Page images and extracted text
Content starts
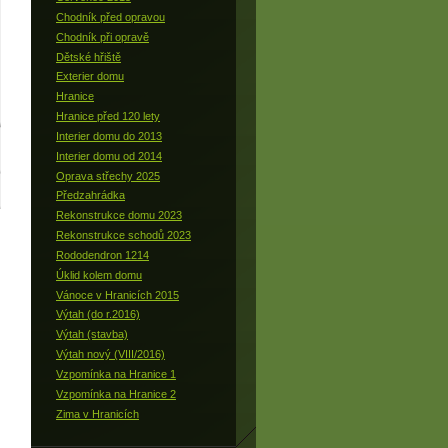
Chodník před opravou
Chodník při opravě
Dětské hřiště
Exterier domu
Hranice
Hranice před 120 lety
Interier domu do 2013
Interier domu od 2014
Oprava střechy 2025
Předzahrádka
Rekonstrukce domu 2023
Rekonstrukce schodů 2023
Rododendron 1214
Úklid kolem domu
Vánoce v Hranicích 2015
Výtah (do r.2016)
Výtah (stavba)
Výtah nový (VIII/2016)
Vzpomínka na Hranice 1
Vzpomínka na Hranice 2
Zima v Hranicích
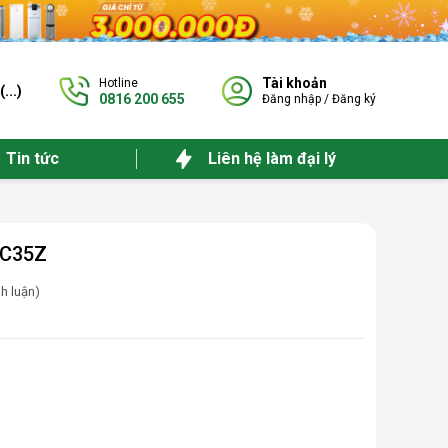
Tài khoản
Hotline
(
...
)
0816 200 655
Đăng nhập
/
Đăng ký
Tin tức
Liên hệ làm đại lý
MC35Z
nh luận)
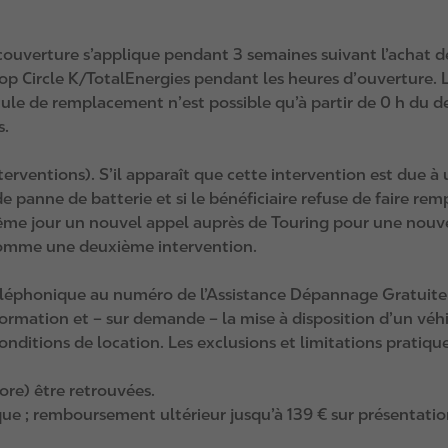
couverture s’applique pendant 3 semaines suivant l’achat de
op Circle K/TotalEnergies pendant les heures d’ouverture. L
cule de remplacement n’est possible qu’à partir de 0 h du 
s.
interventions). S’il apparaît que cette intervention est due
de panne de batterie et si le bénéficiaire refuse de faire rem
 même jour un nouvel appel auprès de Touring pour une nouvel
 comme une deuxième intervention.
 téléphonique au numéro de l’Assistance Dépannage Gratuite
nformation et – sur demande – la mise à disposition d’un v
onditions de location. Les exclusions et limitations pratiques
ore) être retrouvées.
ue ; remboursement ultérieur jusqu’à 139 € sur présentatio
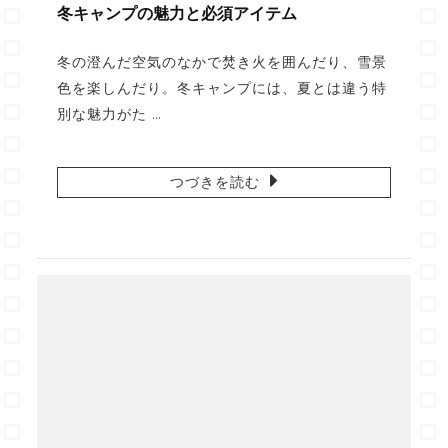
冬キャンプの魅力と必須アイテム
冬の澄んだ空気のなかで焚き火を囲んだり、雪景
色を楽しんだり。冬キャンプには、夏とは違う特
別な魅力がた …
つづきを読む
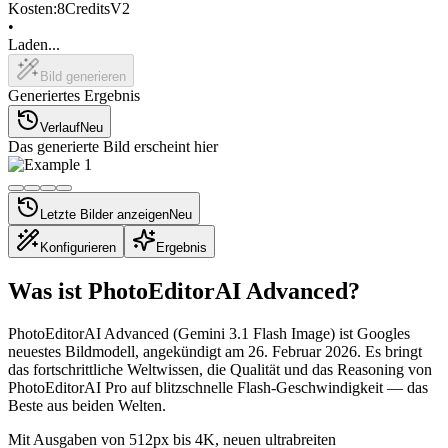
Kosten:
8
Credits
V2
•
Laden...
Bild generieren
Generiertes Ergebnis
Verlauf
Neu
Das generierte Bild erscheint hier
Letzte Bilder anzeigen
Neu
Konfigurieren
Ergebnis
Was ist PhotoEditorAI Advanced?
PhotoEditorAI Advanced (Gemini 3.1 Flash Image) ist Googles
neuestes Bildmodell, angekündigt am 26. Februar 2026. Es bringt
das fortschrittliche Weltwissen, die Qualität und das Reasoning von
PhotoEditorAI Pro auf blitzschnelle Flash-Geschwindigkeit — das
Beste aus beiden Welten.
Mit Ausgaben von 512px bis 4K, neuen ultrabreiten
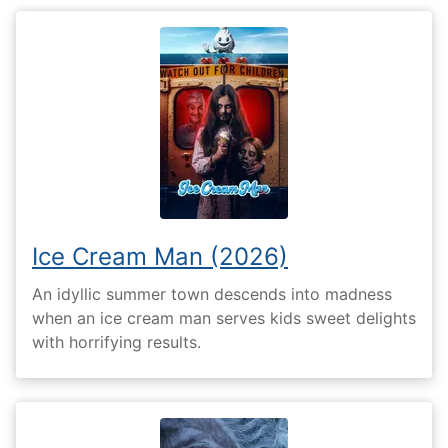
Ice Cream Man (2026)
An idyllic summer town descends into madness
when an ice cream man serves kids sweet delights
with horrifying results.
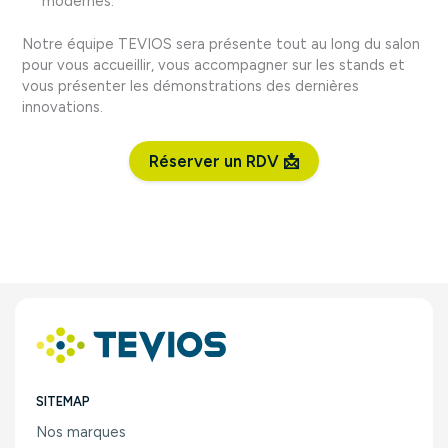
modernes.
Notre équipe TEVIOS sera présente tout au long du salon
pour vous accueillir, vous accompagner sur les stands et
vous présenter les démonstrations des dernières
innovations.
Réserver un RDV 📩
SITEMAP
Nos marques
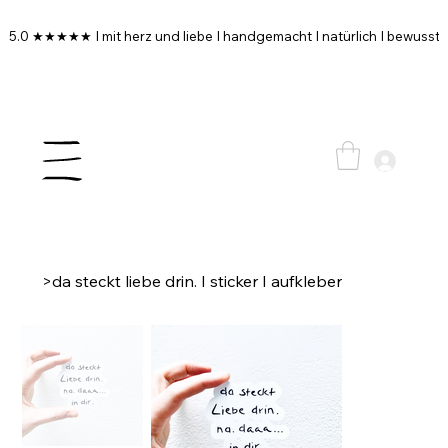
5.0 ★★★★★ I mit herz und liebe I handgemacht I natürlich I bewusst I
>
da steckt liebe drin. I sticker I aufkleber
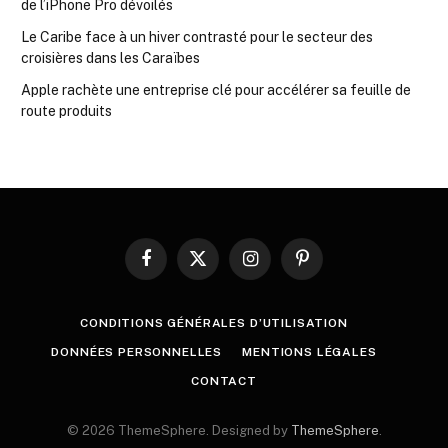
de l’iPhone Pro dévoilés
Le Caribe face à un hiver contrasté pour le secteur des
croisières dans les Caraïbes
Apple rachète une entreprise clé pour accélérer sa feuille de
route produits
Facebook
X
Instagram
Pinterest
(Twitter)
CONDITIONS GÉNÉRALES D’UTILISATION
DONNÉES PERSONNELLES
MENTIONS LÉGALES
CONTACT
© 2026 ThemeSphere. Designed by
ThemeSphere
.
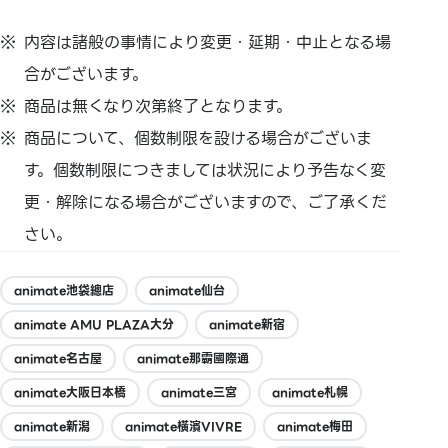
内容は諸般の事情により変更・延期・中止となる場
合がございます。
商品は無くなり次第終了となります。
商品について、個数制限を設ける場合がございま
す。個数制限につきましては状況により予告なく変
更・解除になる場合がございますので、ご了承くだ
さい。
animate池袋總店
animate仙台
animate AMU PLAZA大分
animate新宿
animate名古屋
animate那霸國際通
animate大阪日本橋
animate三宮
animate札幌
animate新潟
animate橫濱VIVRE
animate梅田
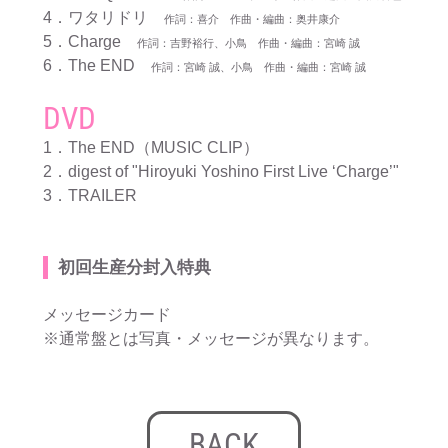
4．ワタリドリ
作詞：喜介 作曲・編曲：奥井康介
5．Charge
作詞：吉野裕行、小鳥 作曲・編曲：宮崎 誠
6．The END
作詞：宮崎 誠、小鳥 作曲・編曲：宮崎 誠
DVD
1．The END（MUSIC CLIP）
2．digest of "Hiroyuki Yoshino First Live ‘Charge’"
3．TRAILER
初回生産分封入特典
メッセージカード
※通常盤とは写真・メッセージが異なります。
BACK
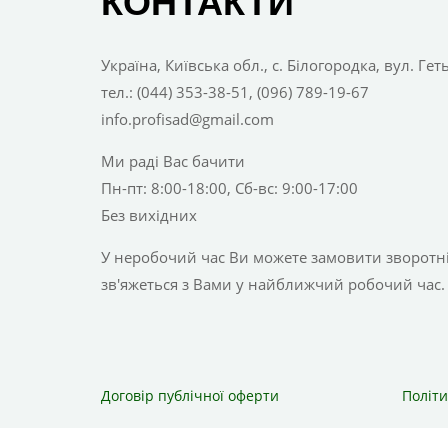
КОНТАКТИ
Україна, Київська обл., с. Білогородка, вул. Ге
тел.: (044) 353-38-51, (096) 789-19-67
info.profisad@gmail.com
Ми раді Вас бачити
Пн-пт: 8:00-18:00, Сб-вс: 9:00-17:00
Без вихідних
У неробочий час Ви можете замовити зворотній
зв'яжеться з Вами у найближчий робочий час.
Договір публічної оферти
Політи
Content ends
■ **Directions for this task**: All entries above, minus the pictures, should be repeated exactly.

■ **Written solution**:
Chodník před opravou
Chodník při opravě
Dětské hřiště
Exterier domu
Hranice
Hranice před 120 lety
Interier domu do 2013
Interier domu od 2014
Oprava střechy 2025
Předzahrádka
Rekonstrukce domu 2023
Rekonstrukce schodů 2023
Rododendron 1214
Úklid kolem domu
Vánoce v Hranicích 2015
Výtah (do r.2016)
Výtah (stavba)
Výtah nový (VIII/2016)
Vzpomínka na Hranice 1
Vzpomínka na Hranice 2
Zima v Hranicích
Tài khoản
Hotline
(
...
)
0816 200 655
Đăng nhập
/
Đăng ký
Tin tức
Liên hệ làm đại lý
MC35Z
nh luận)
couverture s’applique pendant 3 semaines suivant l’achat de
op Circle K/TotalEnergies pendant les heures d’ouverture. L
cule de remplacement n’est possible qu’à partir de 0 h du 
s.
interventions). S’il apparaît que cette intervention est due
de panne de batterie et si le bénéficiaire refuse de faire rem
 même jour un nouvel appel auprès de Touring pour une nouvel
 comme une deuxième intervention.
 téléphonique au numéro de l’Assistance Dépannage Gratuite
nformation et – sur demande – la mise à disposition d’un v
onditions de location. Les exclusions et limitations pratiques
ore) être retrouvées.
ue ; remboursement ultérieur jusqu’à 139 € sur présentatio
冬キャンプの魅力と必須アイテム
冬の澄んだ空気のなかで焚き火を囲んだり、雪景
色を楽しんだり。冬キャンプには、夏とは違う特
別な魅力がた …
つづきを読む
Kosten:
8
Credits
V2
•
Laden...
Bild generieren
Generiertes Ergebnis
Verlauf
Neu
Das generierte Bild erscheint hier
Letzte Bilder anzeigen
Neu
Konfigurieren
Ergebnis
Was ist PhotoEditorAI Advanced?
PhotoEditorAI Advanced (Gemini 3.1 Flash Image) ist Googles
neuestes Bildmodell, angekündigt am 26. Februar 2026. Es bringt
das fortschrittliche Weltwissen, die Qualität und das Reasoning von
PhotoEditorAI Pro auf blitzschnelle Flash-Geschwindigkeit — das
Beste aus beiden Welten.
Mit Ausgaben von 512px bis 4K, neuen ultrabreiten
Ice Cream Man (2026)
An idyllic summer town descends into madness
when an ice cream man serves kids sweet delights
with horrifying results.
modernes.
Notre équipe TEVIOS sera présente tout au long du salon
pour vous accueillir, vous accompagner sur les stands et
vous présenter les démonstrations des dernières
innovations.
Réserver un RDV 📩
SITEMAP
Nos marques
5.0 ★★★★★ I mit herz und liebe I handgemacht I natürlich I bewusst I
>
da steckt liebe drin. I sticker I aufkleber
de l’iPhone Pro dévoilés
Le Caribe face à un hiver contrasté pour le secteur des
croisières dans les Caraïbes
Apple rachète une entreprise clé pour accélérer sa feuille de
route produits
Facebook
X
Instagram
Pinterest
(Twitter)
CONDITIONS GÉNÉRALES D’UTILISATION
DONNÉES PERSONNELLES
MENTIONS LÉGALES
CONTACT
© 2026 ThemeSphere. Designed by
ThemeSphere
.
内容は諸般の事情により変更・延期・中止となる場
合がございます。
商品は無くなり次第終了となります。
商品について、個数制限を設ける場合がございま
す。個数制限につきましては状況により予告なく変
更・解除になる場合がございますので、ご了承くだ
さい。
animate池袋總店
animate仙台
animate AMU PLAZA大分
animate新宿
animate名古屋
animate那霸國際通
animate大阪日本橋
animate三宮
animate札幌
animate新潟
animate橫濱VIVRE
animate梅田
4．ワタリドリ
作詞：喜介 作曲・編曲：奥井康介
5．Charge
作詞：吉野裕行、小鳥 作曲・編曲：宮崎 誠
6．The END
作詞：宮崎 誠、小鳥 作曲・編曲：宮崎 誠
DVD
1．The END（MUSIC CLIP）
2．digest of "Hiroyuki Yoshino First Live ‘Charge’"
3．TRAILER
初回生産分封入特典
メッセージカード
※通常盤とは写真・メッセージが異なります。
BACK
КОНТАКТИ
Україна, Київська обл., с. Білогородка, вул. Ге
тел.: (044) 353-38-51, (096) 789-19-67
info.profisad@gmail.com
Ми раді Вас бачити
Пн-пт: 8:00-18:00, Сб-вс: 9:00-17:00
Без вихідних
У неробочий час Ви можете замовити зворотній
зв'яжеться з Вами у найближчий робочий час.
Договір публічної оферти
Політи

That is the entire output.